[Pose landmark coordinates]
BEGIN
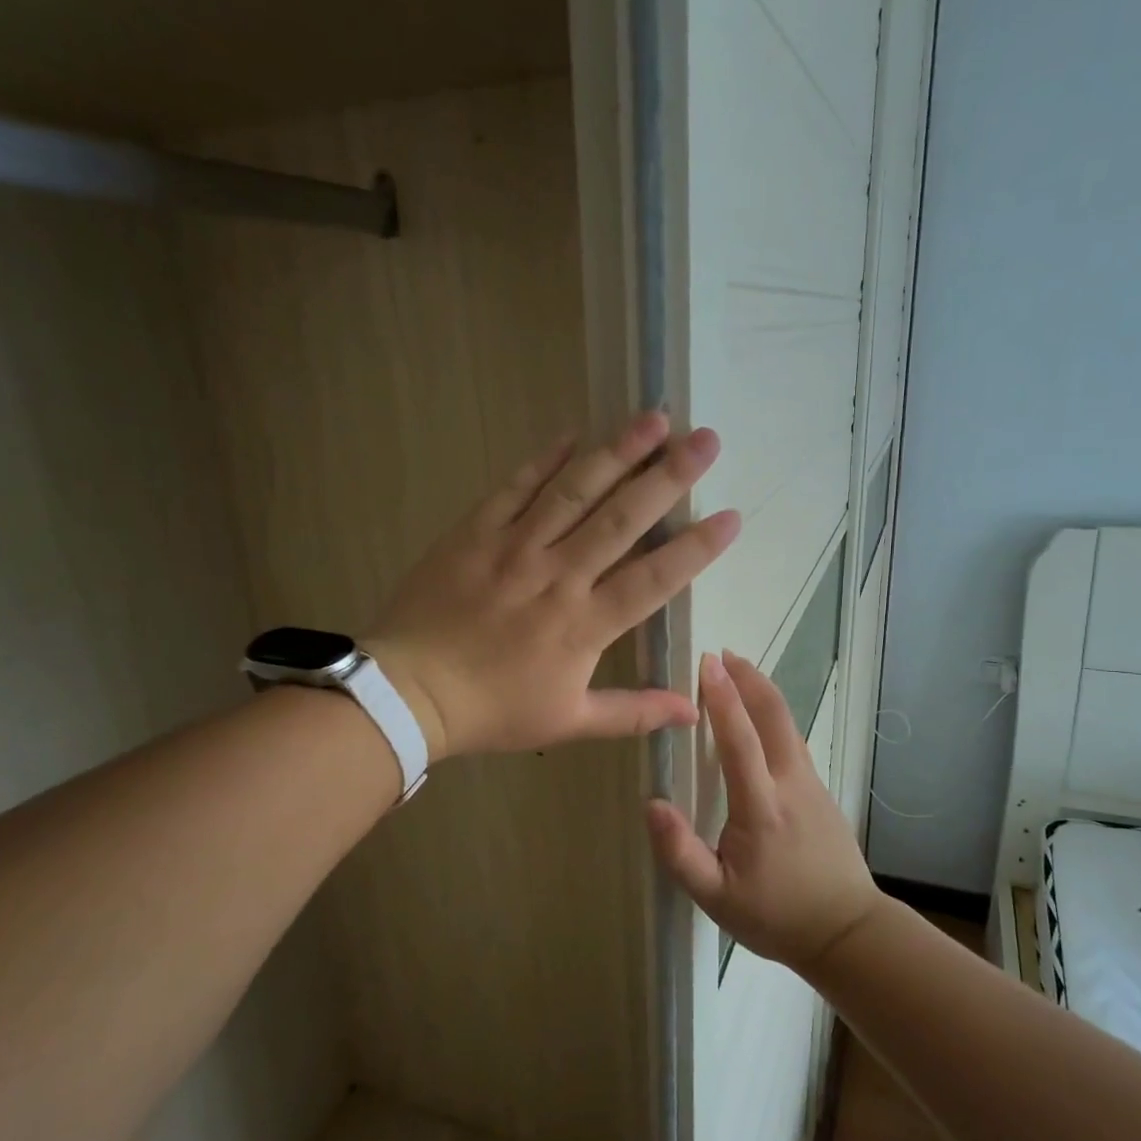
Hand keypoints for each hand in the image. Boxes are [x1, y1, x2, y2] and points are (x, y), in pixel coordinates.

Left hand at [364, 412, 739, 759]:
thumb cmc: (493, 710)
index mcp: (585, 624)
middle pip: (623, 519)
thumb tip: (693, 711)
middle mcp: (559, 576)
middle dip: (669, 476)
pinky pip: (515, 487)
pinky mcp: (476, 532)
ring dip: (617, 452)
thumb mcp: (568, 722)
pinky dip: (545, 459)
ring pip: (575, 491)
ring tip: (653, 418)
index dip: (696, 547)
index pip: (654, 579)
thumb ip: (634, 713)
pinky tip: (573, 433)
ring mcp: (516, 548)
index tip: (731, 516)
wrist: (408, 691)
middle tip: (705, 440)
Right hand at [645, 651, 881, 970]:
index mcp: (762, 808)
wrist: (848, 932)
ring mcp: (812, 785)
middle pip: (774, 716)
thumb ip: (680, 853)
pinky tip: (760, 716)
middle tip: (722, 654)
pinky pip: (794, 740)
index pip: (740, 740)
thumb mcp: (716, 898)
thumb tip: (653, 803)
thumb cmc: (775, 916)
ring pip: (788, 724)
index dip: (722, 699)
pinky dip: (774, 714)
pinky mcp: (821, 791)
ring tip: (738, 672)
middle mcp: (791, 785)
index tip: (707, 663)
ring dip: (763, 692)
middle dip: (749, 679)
END
BEGIN
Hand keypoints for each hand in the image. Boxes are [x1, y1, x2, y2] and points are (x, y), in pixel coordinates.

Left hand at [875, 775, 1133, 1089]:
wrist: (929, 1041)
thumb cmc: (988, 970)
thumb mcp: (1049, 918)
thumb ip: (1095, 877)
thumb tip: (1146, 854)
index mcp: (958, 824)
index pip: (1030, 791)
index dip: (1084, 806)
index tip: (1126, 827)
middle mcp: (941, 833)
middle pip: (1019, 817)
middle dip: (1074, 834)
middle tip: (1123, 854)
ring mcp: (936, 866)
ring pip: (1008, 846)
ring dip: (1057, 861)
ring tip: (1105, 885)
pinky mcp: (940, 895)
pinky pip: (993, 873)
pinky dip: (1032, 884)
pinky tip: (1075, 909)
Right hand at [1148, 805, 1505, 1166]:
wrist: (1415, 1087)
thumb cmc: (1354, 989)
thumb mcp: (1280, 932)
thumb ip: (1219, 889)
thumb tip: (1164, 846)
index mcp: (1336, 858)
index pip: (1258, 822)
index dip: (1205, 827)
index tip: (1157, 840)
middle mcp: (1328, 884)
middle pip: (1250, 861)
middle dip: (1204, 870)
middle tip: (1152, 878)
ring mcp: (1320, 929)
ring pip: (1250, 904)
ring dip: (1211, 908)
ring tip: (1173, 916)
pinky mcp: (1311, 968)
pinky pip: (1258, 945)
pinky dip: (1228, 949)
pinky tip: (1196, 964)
END
▸ **PROBLEM DETAILS**
Return, unchanged, the run of lines above that opens with the line containing "index pip: (1258, 822)" and closes with the line containing "pinky tip: (1196, 964)". Include both.

▸ **EXERCISE RESULT**
index pip: (1258, 822)
index dip: (1205, 827)
index tip: (1157, 840)
middle mcp: (1328, 884)
middle pip: (1250, 861)
middle dip: (1204, 870)
middle tip: (1152, 878)
ring mcp: (1320, 929)
ring pip: (1250, 904)
ring dip: (1211, 908)
ring tip: (1173, 916)
pinky mcp: (1311, 968)
pinky pip: (1258, 945)
pinky dip: (1228, 949)
pinky tip: (1196, 964)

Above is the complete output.